> EXERCISE GOAL: Retype the lines of the records word for word, starting at the line that contains "Açıklama Milli Savunma Bakanlığı'ndan" and ending with the last line of the records.

Text extracted from pages:
◇ ◇ ◇
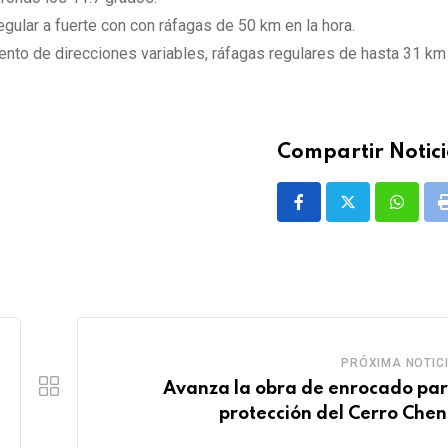
gular a fuerte con con ráfagas de 50 km en la hora.
nto de direcciones variables, ráfagas regulares de hasta 31 km 
Compartir Notici
Whatsa
PRÓXIMA NOTIC
Avanza la obra de enrocado par
protección del Cerro Che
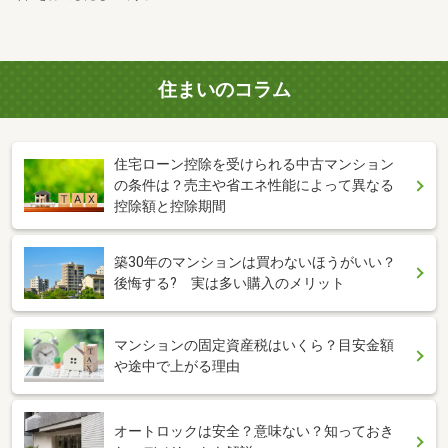
住まいのコラム
住宅ローン控除を受けられる中古マンション
の条件は？売主や省エネ性能によって異なる
控除額と控除期間
築30年のマンションは買わないほうがいい？
後悔する? 実は多い購入のメリット
マンションの固定資産税はいくら？目安金額
や途中で上がる理由
オートロックは安全？意味ない？知っておき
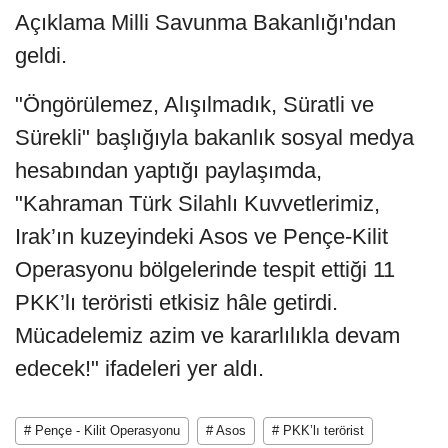
Açıklama Milli Savunma Bakanlığı'ndan
geldi.
"Öngörülemez, Alışılmadık, Süratli ve
Sürekli" başlığıyla bakanlık sosyal medya
hesabından yaptığı paylaşımda,
"Kahraman Türk Silahlı Kuvvetlerimiz,
Irak’ın kuzeyindeki Asos ve Pençe-Kilit
Operasyonu bölgelerinde tespit ettiği 11
PKK’lı teröristi etkisiz hâle getirdi.
Mücadelemiz azim ve kararlılıkla devam
edecek!" ifadeleri yer aldı.
# Pençe - Kilit Operasyonu
# Asos
# PKK’lı terörist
◇ ◇ ◇
> RESULT OF THE EXERCISE:
Açıklama Milli Savunma Bakanlığı'ndan
geldi.
"Öngörülemez, Alışılmadık, Süratli ve
Sürekli" başlığıyla bakanlık sosyal medya
hesabından yaptığı paylaşımda,
"Kahraman Türk Silahlı Kuvvetlerimiz,
Irak’ın kuzeyindeki Asos ve Pençe-Kilit
Operasyonu bölgelerinde tespit ettiği 11
PKK’lı teröristi etkisiz hâle getirdi.
Mücadelemiz azim ve kararlılıkla devam
edecek!" ifadeleri yer aldı.
# Pençe - Kilit Operasyonu
# Asos
# PKK’lı terörist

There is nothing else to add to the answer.